In 2019, 64-million Americans received a bit more than one trillion dollars in Social Security benefits, meaning nearly one-in-five Americans are on Social Security. Unfortunately, many people have some misconceptions about Social Security.
Here’s the basics of what you need to know about this important social program:
1. Social Security is an essential program
Studies have found that, for up to 40%, of Social Security recipients, Social Security is their only income, which is a truly scary figure. Without Social Security, millions of Americans would be living on the streets. Social Security lifts millions of Americans out of poverty, but, as we will learn, just barely.
Many consider Social Security benefits far from generous, and for some with limited work histories, they can be truly meagre. Some find it worth noting that in many other industrialized countries, government old-age benefits are not only greater, but that retirement ages are lower.
2. Social Security benefits may be less than you expect
In all, U.S. Social Security beneficiaries received slightly over one trillion dollars in 2019. However, this amounts to only $17,640 per year, or $1,470 per month. The formal poverty level for individuals in the contiguous U.S. is $12,760, so you can see the average SSI is nothing to write home about; recipients barely receive more than a poverty-level income. What’s more, the formal definition of poverty is widely acknowledged as grossly underestimated for those living in metro areas and coastal states. If you’re expecting to retire in comfort on SSI alone, you are in for a rude awakening.
3. Not all Social Security recipients are seniors
Social Security is not only a vital old-age pension, but it’s an essential insurance program for disabled workers and their dependents. In 2019, 9.9 million disabled workers and their dependents received Social Security—in their case, called Supplemental Social Security Income (SSI). That’s about 15% of Social Security recipients.
4. An average benefit means numerous people must earn less than the average benefit
While the average recipient received $1,470 per month, many receive much less. Social security benefits will vary by a number of factors including work history.
During the time in my career where I served as a Senior Advisor, I spoke with seniors everyday who were beginning to develop personal care needs. I was stunned by the number of assetless widows and widowers with incomes under $1,000 who lived in admittedly shabby apartments who were forced to choose between eating or paying for prescriptions. It’s tragic in every sense of the word.
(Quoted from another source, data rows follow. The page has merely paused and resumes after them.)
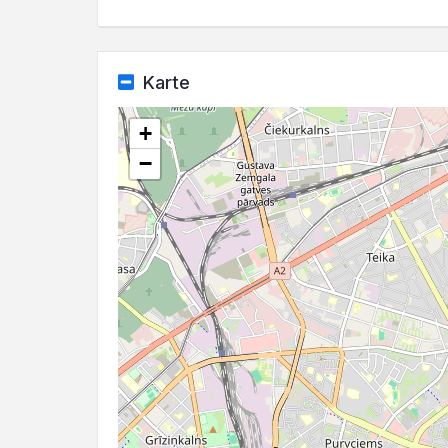
Karte
+
−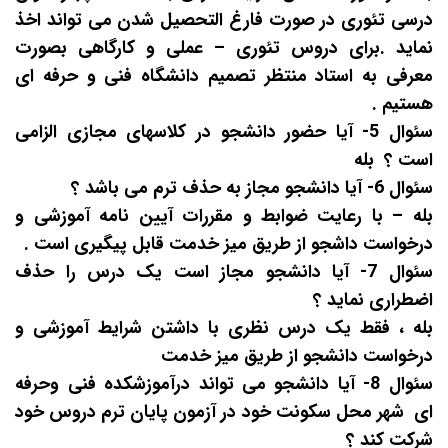
درسی تئوری در صورت فارغ التحصیل شدن می تواند اخذ
نماید .برای دروس تئوری
–
عملی و کارگاهی بصورت
معرفی به استاد منتظر تصمیم دانشگاه فنی و حرفه ای
هستیم .
سئوال 5- آیا حضور دانشجو در کلاسهای مجازی الزامی
است ؟
بله
سئوال 6- آیا دانشجو مجاز به حذف ترم می باشد ؟
بله
–
با رعایت ضوابط و مقررات آیین نامه آموزشی و
درخواست داشجو از طریق میز خدمت قابل پیگیری است .
سئوال 7- آیا دانشجو مجاز است یک درس را حذف
اضطراری نماید ؟
بله ، فقط یک درس نظری با داشتن شرایط آموزشی و
درخواست دانشجو از طریق میز خدمت
سئوال 8- آیا دانشجو می تواند درآموزشکده فنی وحرفه
ای شهر محل سکونت خود در آزمون پایان ترم دروس خود
شرکت کند ؟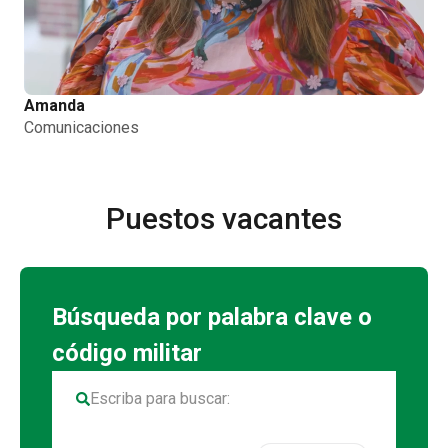
Amanda
Comunicaciones
Puestos vacantes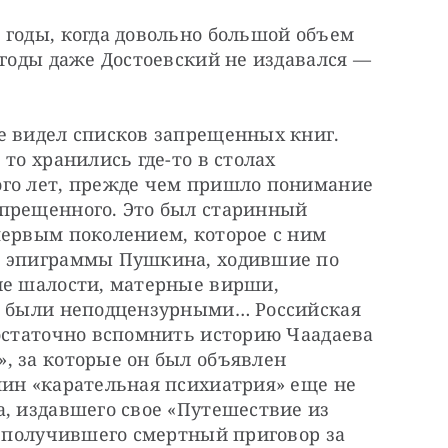
годы, когда довольно большой объем 
 годы даже Достоевский не издавался — 
е видел списков запрещенных книг. 
то хранились где-то в столах 
го лет, прежде чем пришло понимание 
прещенного. Это был старинный 
первым поколением, которое с ним 
ы эпиграммы Пушкина, ходившие по 
ие шалости, матерные вирши, 
и были неподцензурными… Российская 
остаточно вспомнить историю Чаадаева 
, за которые он был объявлен 
ин «карательная психиатрия» еще не 
, издавшего свое «Путешествие из 
и получившего смертный приговор за 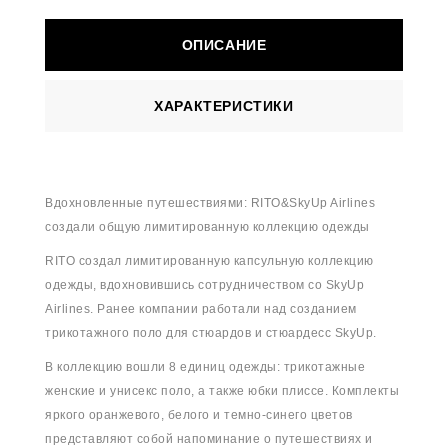
ОПИСАНИЕ
ХАРАКТЕРИСТИКИ
Вдохновленные путешествиями: RITO&SkyUp Airlines
создали общую лимитированную коллекцию одежды
RITO создал лимитированную капсульную коллекцию
одежды, вдохновившись сотрудничеством со SkyUp
Airlines. Ранее компании работали над созданием
трикотажного поло для стюардов и стюардесс SkyUp.
В коллекцию вошли 8 единиц одежды: трикотажные
женские и унисекс поло, а также юбки плиссе. Комплекты
яркого оранжевого, белого и темно-синего цветов
представляют собой напоминание о путешествиях и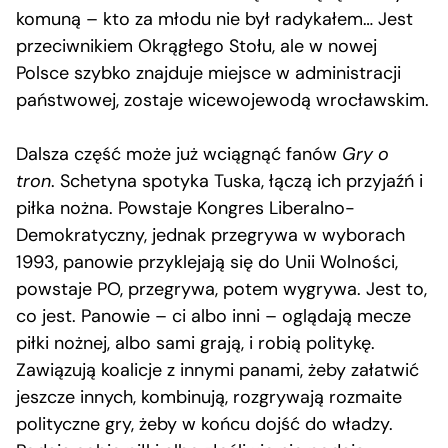
komuną – kto za młodu nie był radykałem… Jest
przeciwnikiem Okrągłego Stołu, ale w nowej
Polsce szybko znajduje miejsce w administracji
państwowej, zostaje wicewojewodą wrocławskim.
Dalsza część może już wciągnąć fanów
Gry o
tron
. Schetyna spotyka Tuska, łączą ich przyjaźń i
piłka nożna. Powstaje Kongres Liberalno-
Demokratyczny, jednak przegrywa w wyborach
1993, panowie przyklejają się do Unii Wolności,
powstaje PO, przegrywa, potem wygrywa. Jest to,
co jest. Panowie – ci albo inni – oglądają mecze
piłki nożnej, albo sami grają, i robią politykę.
Zawiązują koalicje z innymi panami, żeby załatwić
jeszcze innych, kombinują, rozgrywają rozmaite
polityczne gry, żeby w końcu dojść do władzy.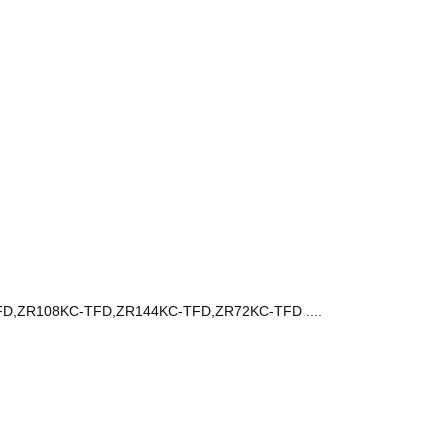
FD,ZR108KC-TFD,ZR144KC-TFD,ZR72KC-TFD ....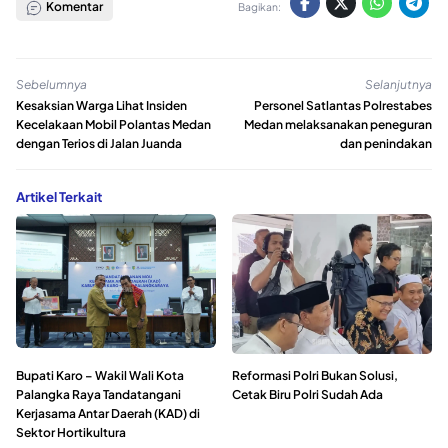
Komentar
Bagikan:
Sebelumnya
Selanjutnya
Kesaksian Warga Lihat Insiden
Personel Satlantas Polrestabes
Kecelakaan Mobil Polantas Medan
Medan melaksanakan peneguran
dengan Terios di Jalan Juanda
dan penindakan
Artikel Terkait
Bupati Karo – Wakil Wali Kota
Reformasi Polri Bukan Solusi,
Palangka Raya Tandatangani
Cetak Biru Polri Sudah Ada
Kerjasama Antar Daerah (KAD) di
Sektor Hortikultura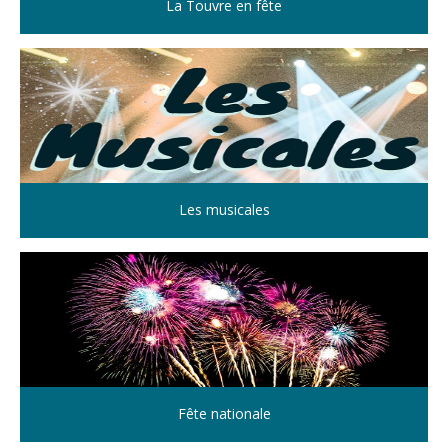
La Touvre en fête
Les musicales
Fête nationale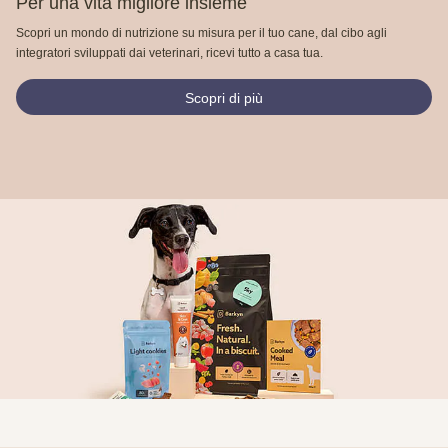
Per una vita migliore insieme
Scopri un mondo di nutrizione su misura per il tuo cane, dal cibo agli
integratori sviluppati dai veterinari, ricevi tutto a casa tua.
Scopri di più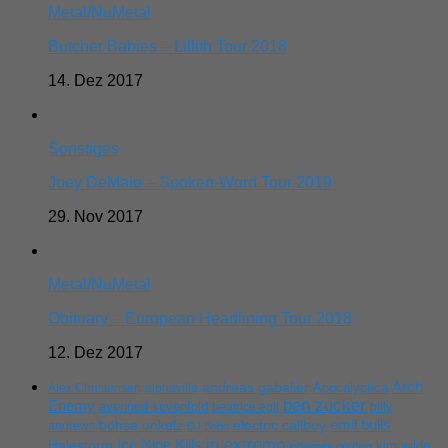
Metal/NuMetal
Butcher Babies – Lillith Tour 2018
14. Dez 2017
Sonstiges
Joey DeMaio – Spoken-Word Tour 2019
29. Nov 2017
Metal/NuMetal
Obituary – European Headlining Tour 2018
12. Dez 2017
Arch
andreas gabalier
Apocalyptica
Alex Christensen
alphaville
ben zucker
Enemy
avenged sevenfold
beatrice egli
billy
emil bulls
böhse onkelz
electric callboy
andrews
DJ Bobo
in extremo
Ice Nine Kills
Halestorm
kim wilde
johannes oerding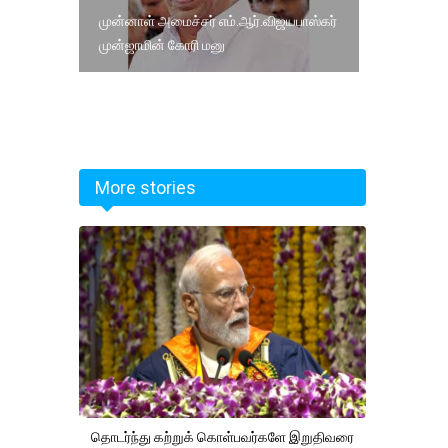
முன்னாள் அமைச்சர் எம்.ஆர்.விஜயபாஸ்கர்
முன்ஜாமின் கோரி மனு
More stories
தொடர்ந்து கற்றுக் கொள்பவர்களே இறுதிவரை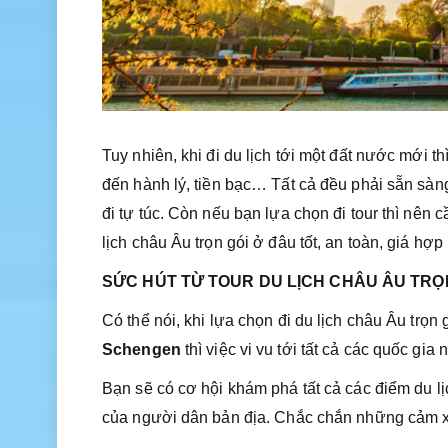
Tuy nhiên, khi đi du lịch tới một đất nước mới th
đến hành lý, tiền bạc… Tất cả đều phải sẵn sàn
đi tự túc. Còn nếu bạn lựa chọn đi tour thì nên c
lịch châu Âu trọn gói ở đâu tốt, an toàn, giá hợp 
SỨC HÚT TỪ TOUR DU LỊCH CHÂU ÂU TRỌ
Có thể nói, khi lựa chọn đi du lịch châu Âu trọn
Schengen
thì việc vi vu tới tất cả các quốc gi
Bạn sẽ có cơ hội khám phá tất cả các điểm du lịc
của người dân bản địa. Chắc chắn những cảm x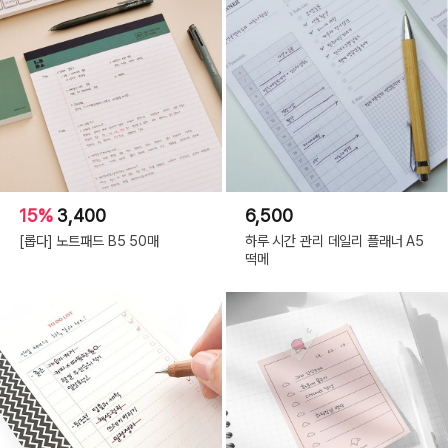
15%
3,400
6,500
[롭다] 노트패드 B5 50매
하루 시간 관리 데일리 플래너 A5
떡메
These are people who are too aged to “pull themselves up by their bootstraps”, and it’s worth reminding readers “to pull yourself up by your bootstrap” formerly was an idiom that meant something impossible.
As these seniors’ aging progresses and they develop the need for care, be it in-home or at an assisted living community, they realized they were in a financially hopeless situation, and were forced to enroll in Medicaid, essentially depriving them of much of their independence and forcing them to live in a “semi-private” (shared) room in a potentially low-quality nursing home. (Like Social Security itself, some might say Medicaid itself is an essential but flawed safety net, as it does assure all American seniors who need care receive care—just not necessarily in the most desirable environments or highest quality form.)
5. Social Security can be a big help paying for senior care, but it’s rarely enough alone
All is not doom and gloom. While we noted up to 40% of seniors relied on Social Security alone, it’s worth noting that figure was disputed by peer reviewers who suggested the actual figure could be as low as 19%. Even if 19% of seniors live on Social Security income alone, that is far too many, but the point is that the fortunate majority of seniors have incomes that extend beyond Social Security.
According to long-term care insurance provider Genworth, the median monthly cost of assisted living in the United States is $4,051. In the Syracuse, NY area it’s $4,033 per month and in expensive regions like Seattle it’s $6,500 per month. (Note that “assisted living” includes personal care, and involves more amenities and the potential for care than a “retirement community”, which is for more independent seniors.)
While most seniors have income streams and assets that mean they don’t merely rely on Social Security, it’s important to acknowledge a Social Security benefit will go less than halfway towards paying for assisted living. It’s for this reason other income like pensions, home-sale proceeds, savings, and family contributions are required to fully pay for assisted living. And as we discussed about averages before, medians are similar in the same way in that half of assisted living communities will cost more than the median cost cited above. Communities that offer more luxury, amenities, or desirable locations will naturally cost more than the median cost for an area. Furthermore, a resident’s care needs also often drive the total price, so a simple median or average price can be misleading.
All said, those who need senior care will be grateful for the contribution their Social Security can make, but they must acknowledge it can only be a piece of a sometimes complex financial jigsaw puzzle that can require families to make sacrifices and difficult decisions.
6. The earlier you’ve read this, the better
If you’re not already retired, you can do your best to prevent the challenges we discussed by maximizing your savings and making wise financial decisions. It’s never too late to start a wiser financial path, and, while you may feel hopelessly behind, every journey begins with a footstep.
So, know the facts, ask questions, and don’t be afraid to talk about Social Security and aging finance.